The revival in the textile sector, however, has been steep, resulting in cotton prices shooting up sharply in the past six months, said Vijay Mathur, former additional secretary-general at the Apparel Export Promotion Council.

The price of one candy of cotton (355.62 kg) has increased from about INR 30,000 ($411) to INR 40,000 ($549) in six months.

“A lot of exporters and spinners are making good profits as there is a good demand for cotton the export market,” Mathur said. He thinks that “by the next spring-summer season, orders for which start coming in May, there will be a huge shortage of workers.”

With workers staying home during the pandemic, India already is facing a labor shortage despite increased demand.

Ahead of the lockdown, the apparel sector in the large southwestern state of Karnataka employed nearly 25,000 workers. Now, the number is 15,000, said Prathibha R., president of the Garment and Textile Workers Union in the state, one of the hubs of apparel manufacturing in India.

“There is no incentive for workers to come to work,” said Prathibha. “There is an acute shortage of workers in big factories. Many small factories have closed. However, there has been no wage revision, and those who left don’t want to come back.”

India’s factory output shrunk by 1.9 percent in November, mainly in the manufacturing and mining sectors.

Despite GDP growth projections, overall demand in the economy, a large part of which comes from rural areas, remains less than optimal.  To counter the slowdown, the government in May announced a stimulus package of INR 200,000 crore ($266 billion), amounting, it said, to nearly 10 percent of GDP. According to analysis by India Ratings and Research, the relief package worked out to 1.1 percent of GDP.

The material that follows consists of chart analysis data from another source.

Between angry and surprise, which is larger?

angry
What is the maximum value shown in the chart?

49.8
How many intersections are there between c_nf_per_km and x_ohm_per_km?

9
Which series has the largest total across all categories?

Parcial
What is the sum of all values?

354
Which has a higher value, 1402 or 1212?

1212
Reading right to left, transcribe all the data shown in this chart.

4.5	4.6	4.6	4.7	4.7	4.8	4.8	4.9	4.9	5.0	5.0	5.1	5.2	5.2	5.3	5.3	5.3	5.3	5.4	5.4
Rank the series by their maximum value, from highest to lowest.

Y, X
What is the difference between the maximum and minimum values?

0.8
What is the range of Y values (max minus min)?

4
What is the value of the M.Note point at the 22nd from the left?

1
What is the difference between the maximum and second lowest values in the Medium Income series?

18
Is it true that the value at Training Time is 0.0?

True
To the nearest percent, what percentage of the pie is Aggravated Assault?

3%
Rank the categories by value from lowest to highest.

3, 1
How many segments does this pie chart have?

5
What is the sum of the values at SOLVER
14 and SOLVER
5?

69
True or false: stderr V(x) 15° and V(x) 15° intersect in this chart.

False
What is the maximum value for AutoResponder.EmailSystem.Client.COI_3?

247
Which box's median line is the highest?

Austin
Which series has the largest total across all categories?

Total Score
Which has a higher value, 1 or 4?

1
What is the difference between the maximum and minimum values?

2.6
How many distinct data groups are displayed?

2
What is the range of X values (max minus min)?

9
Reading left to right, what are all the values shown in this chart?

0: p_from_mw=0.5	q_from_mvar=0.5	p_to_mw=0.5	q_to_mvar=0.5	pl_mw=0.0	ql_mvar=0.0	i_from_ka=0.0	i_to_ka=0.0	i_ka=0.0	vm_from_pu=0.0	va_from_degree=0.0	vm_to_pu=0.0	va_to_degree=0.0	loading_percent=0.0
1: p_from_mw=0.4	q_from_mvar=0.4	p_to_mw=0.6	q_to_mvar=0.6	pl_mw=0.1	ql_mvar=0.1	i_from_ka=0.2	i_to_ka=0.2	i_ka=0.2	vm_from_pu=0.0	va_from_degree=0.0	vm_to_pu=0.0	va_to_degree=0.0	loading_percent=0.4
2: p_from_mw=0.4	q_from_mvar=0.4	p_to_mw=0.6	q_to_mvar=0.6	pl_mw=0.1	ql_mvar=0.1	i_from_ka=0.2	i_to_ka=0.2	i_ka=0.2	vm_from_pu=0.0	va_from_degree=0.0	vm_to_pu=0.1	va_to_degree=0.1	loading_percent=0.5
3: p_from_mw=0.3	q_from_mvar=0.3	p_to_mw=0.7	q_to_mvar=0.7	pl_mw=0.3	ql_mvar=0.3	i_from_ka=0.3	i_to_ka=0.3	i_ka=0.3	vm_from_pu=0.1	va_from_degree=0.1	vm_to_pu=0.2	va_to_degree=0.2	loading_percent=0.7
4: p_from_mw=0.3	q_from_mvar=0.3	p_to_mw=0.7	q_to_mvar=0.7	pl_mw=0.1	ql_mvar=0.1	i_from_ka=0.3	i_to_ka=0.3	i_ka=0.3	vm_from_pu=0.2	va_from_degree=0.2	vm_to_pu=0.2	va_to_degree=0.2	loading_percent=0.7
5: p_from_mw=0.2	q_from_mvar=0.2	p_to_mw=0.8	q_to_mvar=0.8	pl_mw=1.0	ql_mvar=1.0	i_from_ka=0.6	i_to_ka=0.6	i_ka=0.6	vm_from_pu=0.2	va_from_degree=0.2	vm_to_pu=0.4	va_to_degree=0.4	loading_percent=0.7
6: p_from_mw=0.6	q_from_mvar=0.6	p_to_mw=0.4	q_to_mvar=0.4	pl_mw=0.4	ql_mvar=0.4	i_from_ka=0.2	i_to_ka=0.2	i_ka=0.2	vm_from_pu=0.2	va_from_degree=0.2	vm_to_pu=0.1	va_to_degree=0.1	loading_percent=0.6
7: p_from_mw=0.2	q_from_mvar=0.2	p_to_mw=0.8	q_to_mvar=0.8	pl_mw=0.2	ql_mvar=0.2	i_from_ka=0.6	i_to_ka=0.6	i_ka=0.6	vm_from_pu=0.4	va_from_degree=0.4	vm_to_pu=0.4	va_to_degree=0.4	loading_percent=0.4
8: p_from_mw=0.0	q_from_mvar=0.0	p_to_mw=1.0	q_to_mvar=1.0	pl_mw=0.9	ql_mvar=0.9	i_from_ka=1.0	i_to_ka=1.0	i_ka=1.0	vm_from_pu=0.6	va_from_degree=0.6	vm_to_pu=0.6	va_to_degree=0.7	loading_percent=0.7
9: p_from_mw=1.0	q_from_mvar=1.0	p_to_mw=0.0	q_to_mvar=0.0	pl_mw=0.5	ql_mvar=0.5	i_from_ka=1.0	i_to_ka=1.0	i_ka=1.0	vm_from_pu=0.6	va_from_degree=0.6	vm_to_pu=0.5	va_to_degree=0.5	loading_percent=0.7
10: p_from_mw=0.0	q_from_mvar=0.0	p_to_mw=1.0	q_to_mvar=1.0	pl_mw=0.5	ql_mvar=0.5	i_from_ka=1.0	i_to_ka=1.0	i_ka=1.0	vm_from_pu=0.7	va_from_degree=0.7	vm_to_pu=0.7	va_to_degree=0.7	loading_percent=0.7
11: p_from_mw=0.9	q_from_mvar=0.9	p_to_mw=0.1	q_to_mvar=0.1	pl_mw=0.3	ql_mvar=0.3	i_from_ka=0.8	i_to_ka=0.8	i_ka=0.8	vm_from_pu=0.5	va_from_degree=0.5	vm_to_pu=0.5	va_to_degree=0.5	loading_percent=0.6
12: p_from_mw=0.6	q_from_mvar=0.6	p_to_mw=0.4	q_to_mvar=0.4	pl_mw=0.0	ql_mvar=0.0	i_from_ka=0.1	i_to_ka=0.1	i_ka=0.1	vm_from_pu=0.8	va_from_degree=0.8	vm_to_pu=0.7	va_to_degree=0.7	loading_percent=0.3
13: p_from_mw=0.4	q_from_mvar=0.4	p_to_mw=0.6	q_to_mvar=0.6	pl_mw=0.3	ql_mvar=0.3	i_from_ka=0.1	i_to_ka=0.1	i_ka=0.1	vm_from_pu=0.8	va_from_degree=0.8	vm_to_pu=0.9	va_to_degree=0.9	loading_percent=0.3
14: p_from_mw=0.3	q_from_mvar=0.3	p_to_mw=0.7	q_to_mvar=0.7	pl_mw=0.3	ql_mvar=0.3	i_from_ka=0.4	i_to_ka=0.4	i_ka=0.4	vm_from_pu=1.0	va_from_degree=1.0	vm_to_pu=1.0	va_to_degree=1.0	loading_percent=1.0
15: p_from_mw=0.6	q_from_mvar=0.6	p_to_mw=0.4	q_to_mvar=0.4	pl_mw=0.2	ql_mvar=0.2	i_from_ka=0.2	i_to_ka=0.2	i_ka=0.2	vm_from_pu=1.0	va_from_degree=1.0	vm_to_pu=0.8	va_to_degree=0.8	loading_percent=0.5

Much of the stimulus was tied to loans for industrial units. This financial year, the Reserve Bank of India has reduced key interest rates by 115 basis points.

“The major focus of the government to revive the Covid-19 battered economy has till now been on the supply side, but it is high time to change gears and focus on the demand side as well, lest the ongoing recovery begins to lose steam,” Sunil Kumar Sinha, principal economist and director of public finance at India Ratings & Research, said in a press statement this month.